# Auger for my 8N



## jackietreehorn (Jun 25, 2010)

Hi everyone. I'm new to this forum, I had been looking for a Ford N or a comparable F or MF, I found this forum to be an extremely valuable resource. Finally took the plunge a bought a 1950 8N with a Sherman loader, rotary mower, disk, box scraper... I'm pretty excited. Though I need an auger to complete my compliment of implements. I have looked at quite a few and the prices range dramatically. From the Danuser to Rhino to County Line, etc. I'm in Northern California, so there's a Tractor Supply Co. nearby. They carry the County Line, price is right for a new auger with a 9" or 12" bit. But not sure how they rate durabilitywise. I have found used Rhinos and Danusers for about the price of a new County Line, but they are used and there's something to be said about a new auger vs. a used one. Anyone have any thoughts or experiences to share regarding the choice of an auger? Thanks JT


----------



## Fordfarm (Dec 27, 2005)

I have a PHD (Post Hole Digger) from one of the TSC clones I bought about ten years ago. It has punched a LOT of holes since then. Tip, though - pass on the TSC AUGERS (the unit is fine, augers are not so good....) and get the auger itself from someplace like Northern Tool. They will last a lot longer.


----------



## jackietreehorn (Jun 25, 2010)

Thanks Fordfarm.
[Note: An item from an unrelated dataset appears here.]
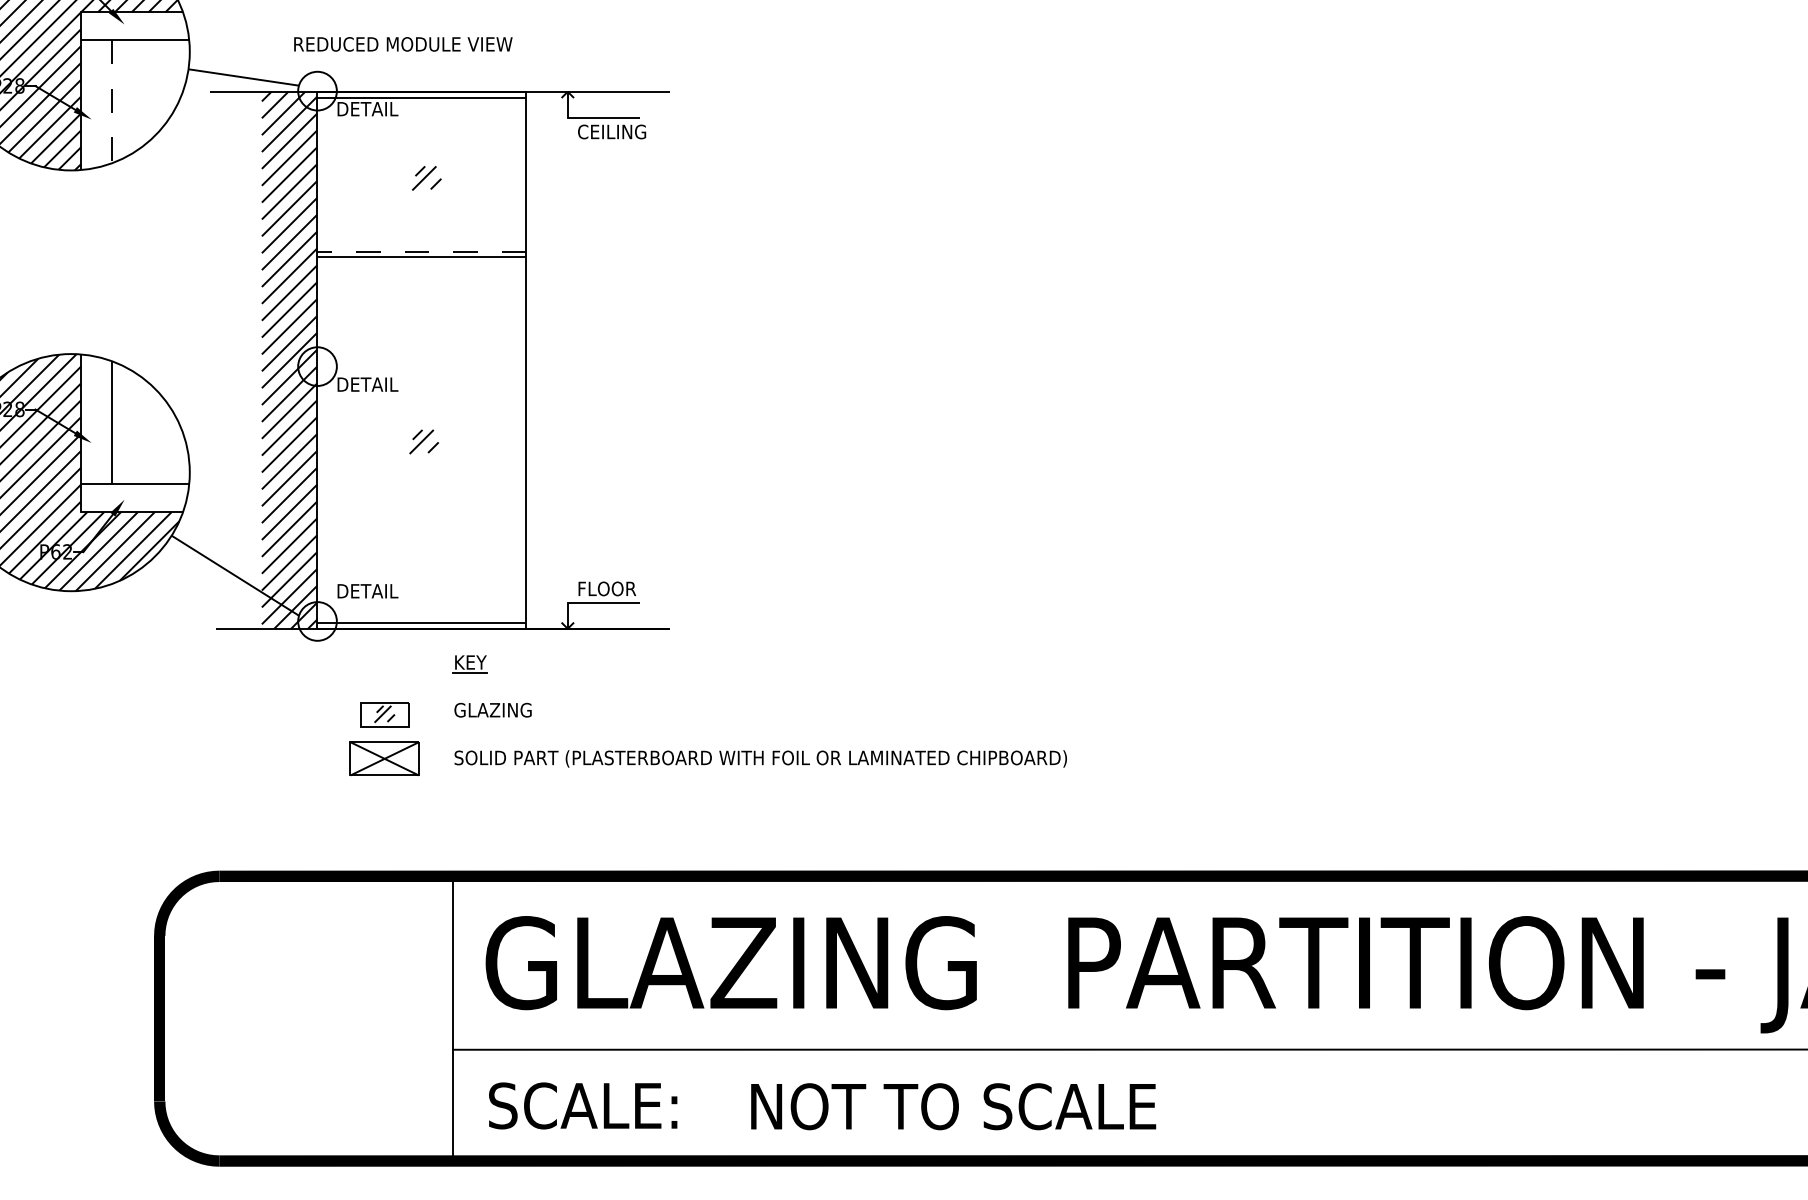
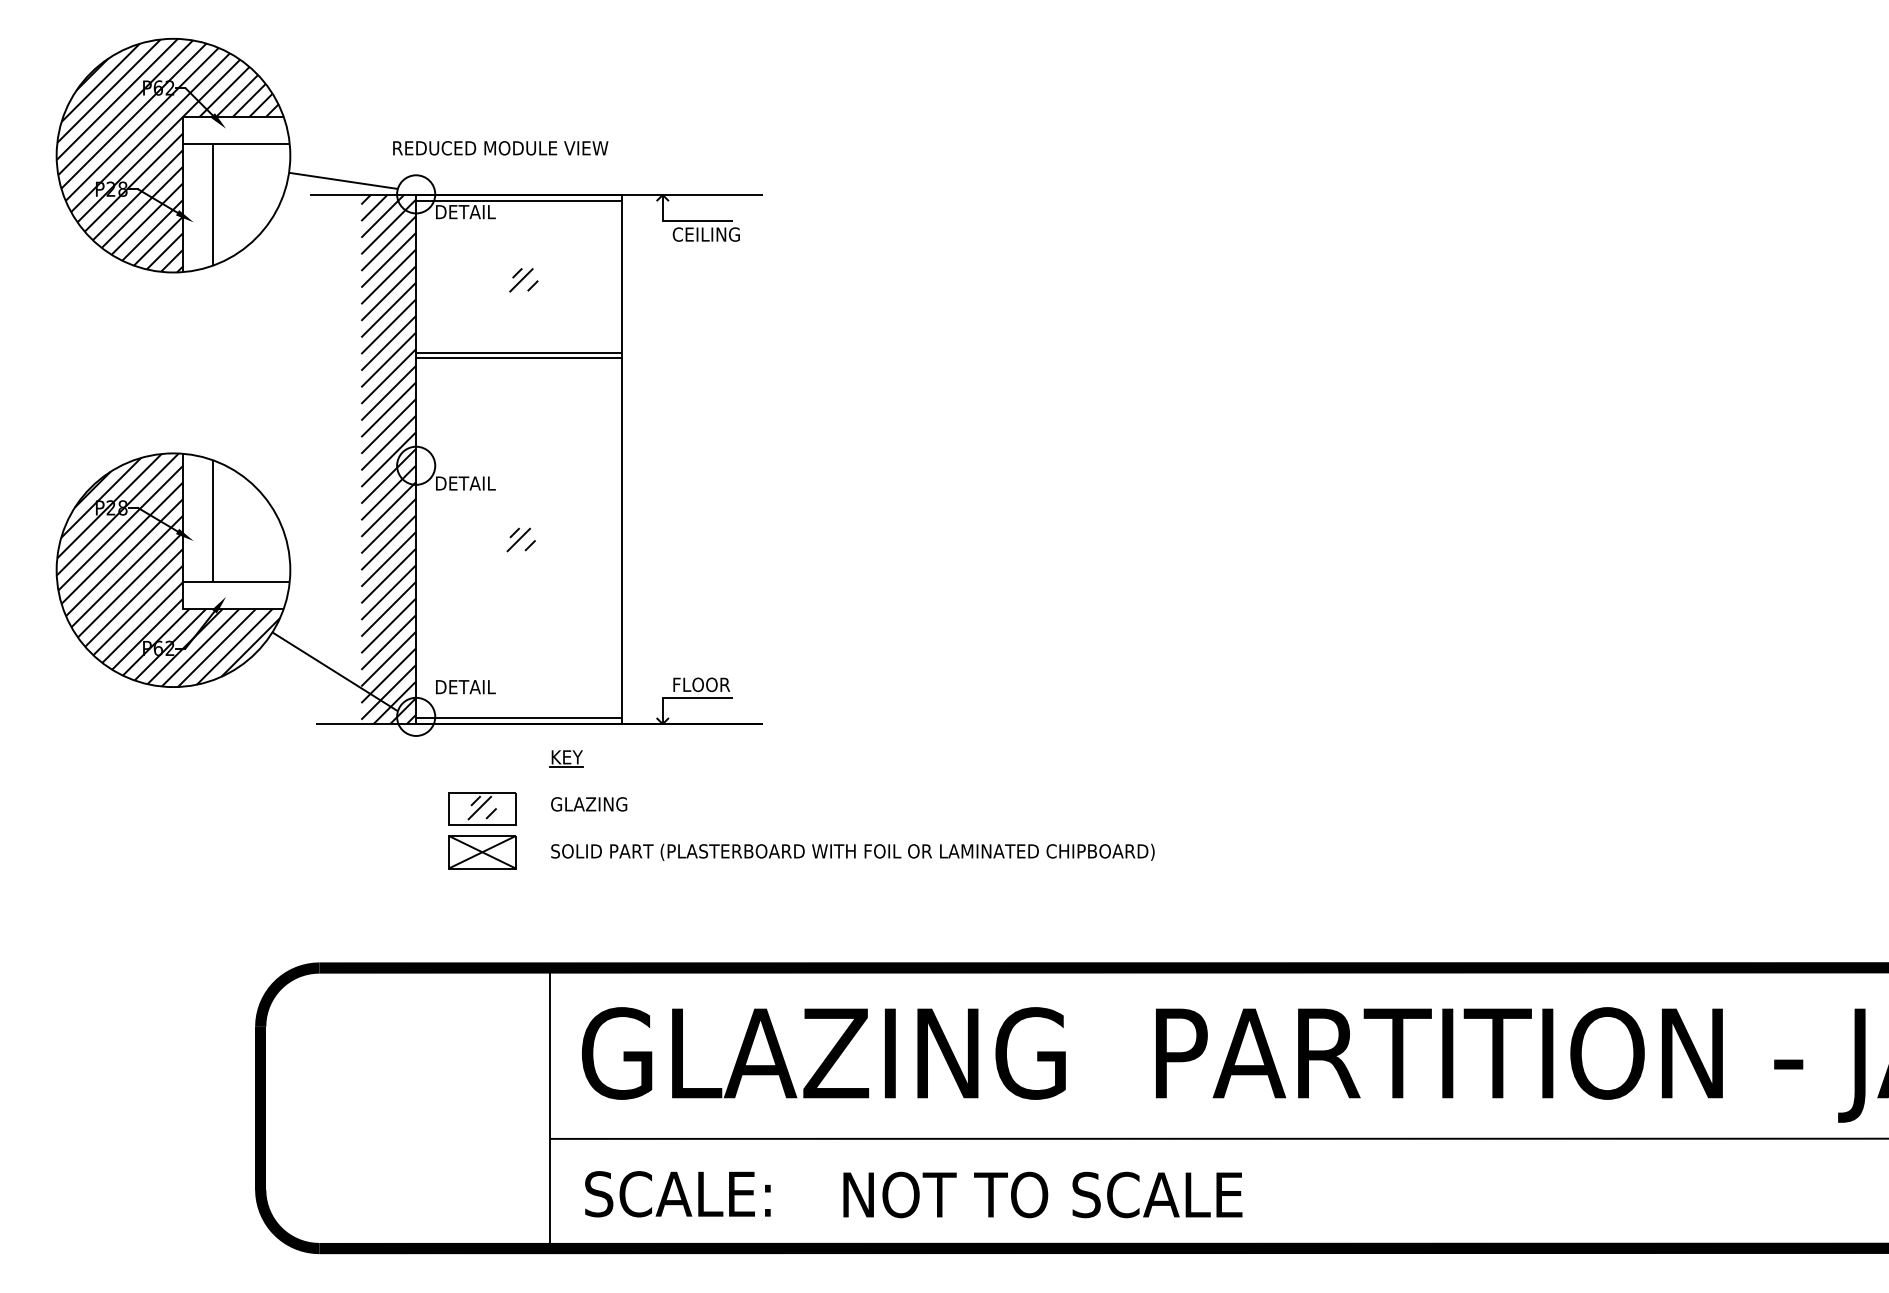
line: (111, 101) -> (213, 204), dashed -> solid
line: (421, 251) -> (518, 352), dashed -> solid
part: (384, 714) -> (482, 808), size x1.43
I found a used PHD on Craigslist with a decent auger for a song this past weekend, works great! Thanks for the input. JT


----------



## Hoodoo Valley (Nov 14, 2006)

jackietreehorn said:


> Thanks Fordfarm. I found a used PHD on Craigslist with a decent auger for a song this past weekend, works great! Thanks for the input. JT


Okay.....What about pictures of it on the tractor?


----------